Urs Hoelzle – A look behind the scenes at Google – liveblog

8:10AM – Google’s mission is much bigger than search. It is to make the world’s information available in a usable and accessible way. That’s a huge mission.

Urs is going to talk about Google scales its infrastructure.

Google uses commodity PCs, because you get more for your money. However, you need to figure out how to make them work together.

3 pictures on how the data centers have changed from 1998 (just random desktops), 1999 (bare motherboards in a rack, pretty randomly wired), 2000 (blades in racks), and now they’re 2U high.

They want to make each computer like an iMac, with only 2 cables: power and ethernet.

8:30AM – Google has so many computers that they figured out that each computer lasts on average 3 years and that if you have 1000 computers, that 1 will fail every day.

They solve the expected 1/1000 computer failures in an automated way. I’m a big believer in automation. Its better to make computers for you, rather than the other way around. Google solves this via software and with replication and redundancy. This solution also helps with serving capacity and performance.

Fault tolerant software makes cheap hardware practical.

He goes over how Google builds the Search index via the Page Rank. The index is split up into chunks called shards and then distributed among servers. There’s replication of shards between some of those servers. I think most of this is documented elsewhere, but I could be wrong.

Google started off doing it from scratch and then realized it could reuse some core components among its different types of webapps.

One of those is the Google File System (GFS). There’s a Master that manages metadata, which points to (typically) 64MB chunks, which are triplicated (is that a word?) across three Chunk Servers for reliability. Clients talk to the Chunk Servers directly (after consulting the Master) to transfer data. Hmm… I bet the masters are triplicated too. Note that the triplication also helps with throughput, so that if many people are accessing a blog, you can load balance them among the different Chunk Servers. There’s more info from a paper from SOSP 2003.

At this point, I’m wondering… I wonder if Virginia Tech does things the same way. They’re not using the cheapest hardware, but instead are using Apple XServe G5s. So I would expect those to be more reliable. That must affect their software strategy, but how much?

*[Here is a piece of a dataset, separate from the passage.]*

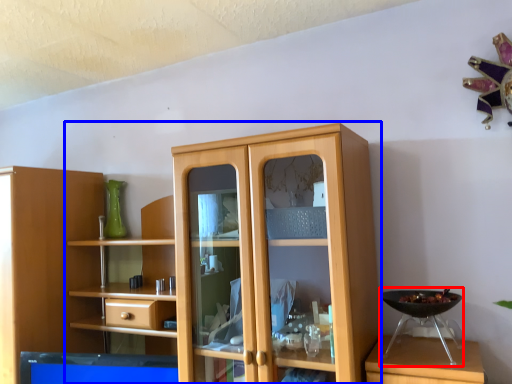
Question: Among these objects, which one is nearest to the camera, appliance (highlighted by a red box) or cupboard (highlighted by a blue box)?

8:45AM – MapReduce is a parallel functional programming framework that they use at Google, which basically takes in key/value pairs, maps them, and then reduces them. It works for a certain class of problems. He showed a C++ example. That’s not too bad since we’ve got the CDT and many Java programmers have a C++ background, but it seems like that might get booed at JavaOne.

Scheduling happens with one Master, many Workers. Master assigns either a Map task or a Reduction task to each worker.

Urs comparing MapReduce to Eclipse: If you create a generally useful tool, you will find that there are many people that will adopt it.

You can read more about MapReduce at Google Labs.

9:00AM – Urs pulls out some amusing slides like the searches for “eclipse”, with spikes every time there is a solar (or maybe lunar) eclipse. Also another slide with the many ways that people try to type in “Britney Spears” while searching for it. (BTW, Google is a nice adhoc spell checker/dictionary.)

Google has a way to train computers to correlate words by putting many many workers over many CPU years at a massive amount of data to produce clusters. He showed a demo which showed us that eclipse is about 80% correlated with the car produced by Mitsubishi. (I wrote about this problem early on in this blog… “The Problem with Common Naming”.) It makes more sense now why Google Mail can be accessed via POP without having ads inserted, because the value to Google is not just the advertising, but the additional data that is already in context.

Q: How do you handle changes to a running system?
A: You don’t. Take a replica that is not being used out of service and use it for testing. Then if it is good, then repeat with more and more replicas.

Q: How long does it take to index the web?
A: Its complicated because visiting each site every day would actually be bad because of bandwidth usage (even though they could). This is nice to hear that they are being considerate of bandwidth. Brent Simmons is the same way and has designed NetNewsWire appropriately.